British photographer Simon Roberts has travelled the coastline of Britain over the past three years in order to create a captivating and fascinating photographic record of the country's remaining 'pleasure piers'. The resulting book, Pierdom, pays homage to Britain's piers, those monuments of Victorian engineering and eccentricity. While it may seem just as eccentric to make a photographic study of piers, Sir John Betjeman reminds us at the end of the book: “Piers provide a walk on the sea without the disadvantage of being seasick, and are havens of fresh air and freedom which we can ill afford to lose."
Pleasure piers were first built during the 19th century, concurrently with the introduction of the railways that enabled mass tourism to make its way to seaside resorts. However, while approximately 100 piers existed at the beginning of the last century, only about half that number remains today. Roberts beautifully captures the 58 surviving piers with a 4x5 plate camera, evoking a sense of nostalgia by poetically narrating their former days of glory. Also documented in this book are six “lost" piers, either damaged by fire or devoured by the sea over time.
In many of the images, the grey of the sea meets the lighter grey of the sky, creating a flat, detached feeling, underlining the present neglect that these formerly significant structures receive, to captivating effect. Despite its cool, almost cold tone, the book also shows piers which still have a vibrant life, such as the Southend-on-sea pier in Essex, an impressive theme park, or the Brighton palace pier in East Sussex, complete with pubs and the pier's entertainment games.
Pierdom is a natural continuation of Roberts' last work, We English, a careful look at the changing patterns of leisure in a country where overpopulation and decreasing employment has meant that more people have more time on their hands than ever before. Focusing on the niche of pleasure piers for this book, where Roberts succeeds is in capturing the variety of styles and structures of the remaining piers in Britain; some of modest and minimalistic stature, others more refined and exotic, reminiscent of the Victorian era they were built in. Using his established landscape style, Roberts documents the remaining piers with a similar tone and aesthetic of We English, beautifully mundane and timeless.

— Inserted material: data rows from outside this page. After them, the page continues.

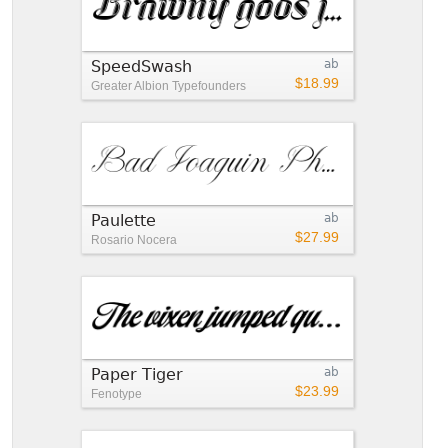
SpeedSwash
ab
$18.99
Greater Albion Typefounders
Paulette
ab
$27.99
Rosario Nocera
Paper Tiger
ab
$23.99
Fenotype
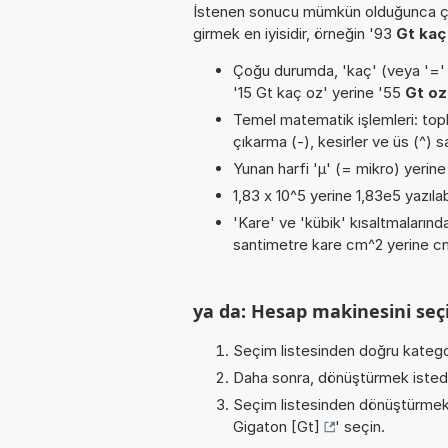
İstenen sonucu mümkün olduğunca ça
girmek en iyisidir, örneğin '93
Gt kaç
Çoğu durumda, 'kaç' (veya '=' / '
'15 Gt kaç oz' yerine '55
Gt oz
Temel matematik işlemleri: topla
çıkarma (-), kesirler ve üs (^) sa
Yunan harfi 'µ' (= mikro) yerine b
1,83 x 10^5 yerine 1,83e5 yazılab
'Kare' ve 'kübik' kısaltmalarında
santimetre kare cm^2 yerine cm2
ya da: Hesap makinesini seçi
Seçim listesinden doğru katego
Daha sonra, dönüştürmek istediğ
Seçim listesinden dönüştürmek 
Gigaton [Gt]
' seçin.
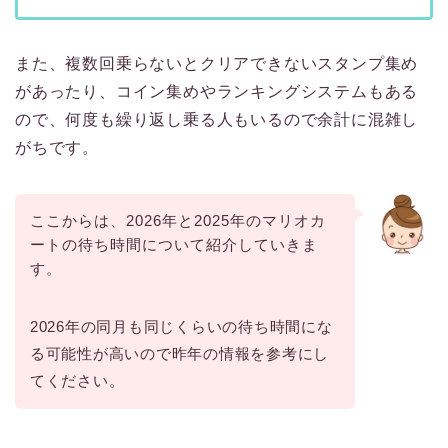
また、複数回乗らないとクリアできないスタンプ集め
があったり、コイン集めやランキングシステムもある
ので、何度も繰り返し乗る人もいるので余計に混雑し
がちです。
ここからは、2026年と2025年のマリオカ
ートの待ち時間について紹介していきま
す。
2026年の同月も同じくらいの待ち時間にな
る可能性が高いので昨年の情報を参考にし
てください。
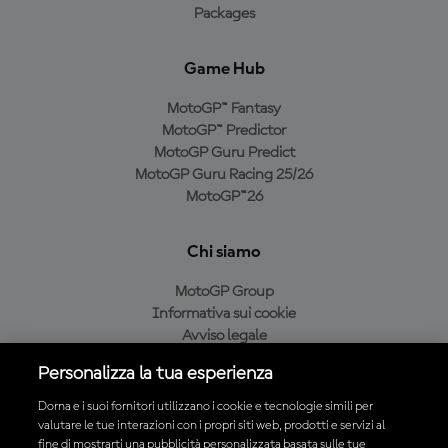
Packages
Game Hub
MotoGP™ Fantasy
MotoGP™ Predictor
MotoGP Guru Predict
MotoGP Guru Racing 25/26
MotoGP™26
Chi siamo
MotoGP Group
Informativa sui cookie
Avviso legale
Informativa sulla privacy
Personalizza la tua esperienza
Condizioni di acquisto
Dorna e i suoi fornitori utilizzano i cookie e tecnologie simili per
valutare le tue interazioni con i propri siti web, prodotti e servizi al
fine di mostrarti una pubblicità personalizzata basata sulle tue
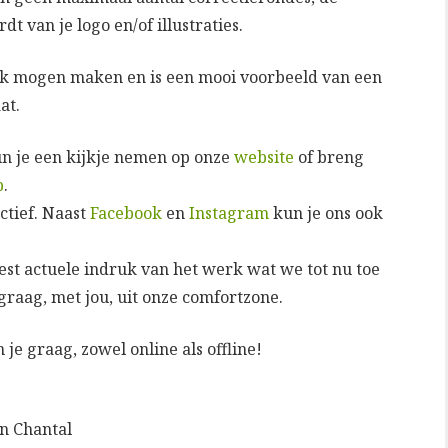
rdt van je logo en/of illustraties.
ok mogen maken en is een mooi voorbeeld van een
at.
un je een kijkje nemen op onze
website
of breng
p
.
ctief. Naast
Facebook
en
Instagram
kun je ons ook
est actuele indruk van het werk wat we tot nu toe
raag, met jou, uit onze comfortzone.
 graag, zowel online als offline!
en Chantal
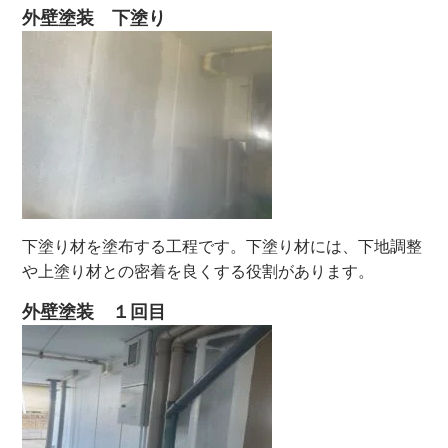
外壁塗装 下塗り
下塗り材を塗布する工程です。下塗り材には、下地調整
や上塗り材との密着を良くする役割があります。
外壁塗装 １回目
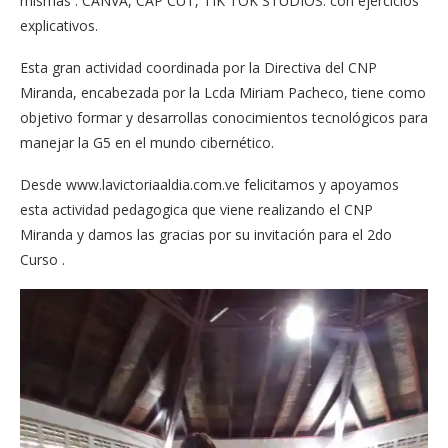
mismas : CANVA, CAP CUT, TIK TOK STUDIOS. con ejercicios
explicativos.
Esta gran actividad coordinada por la Directiva del CNP
Miranda, encabezada por la Lcda Miriam Pacheco, tiene como
objetivo formar y desarrollas conocimientos tecnológicos para
manejar la G5 en el mundo cibernético.
Desde www.lavictoriaaldia.com.ve felicitamos y apoyamos
esta actividad pedagogica que viene realizando el CNP
Miranda y damos las gracias por su invitación para el 2do
Curso .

Pierdom is an alternative and distinct representation of England. The book's simple yet clear design, and large format – a 246mm x 305mm landscape hard cover – gives room to the photographs to reflect the piers' majestic structures. Accompanied by a historical introduction written by Francis Hodgson (photography critic for the Financial Times and former Head of Photographs at Sotheby's, London), and a legend of all existing piers dotted on the map of Britain, the book is as documentary as it is creative.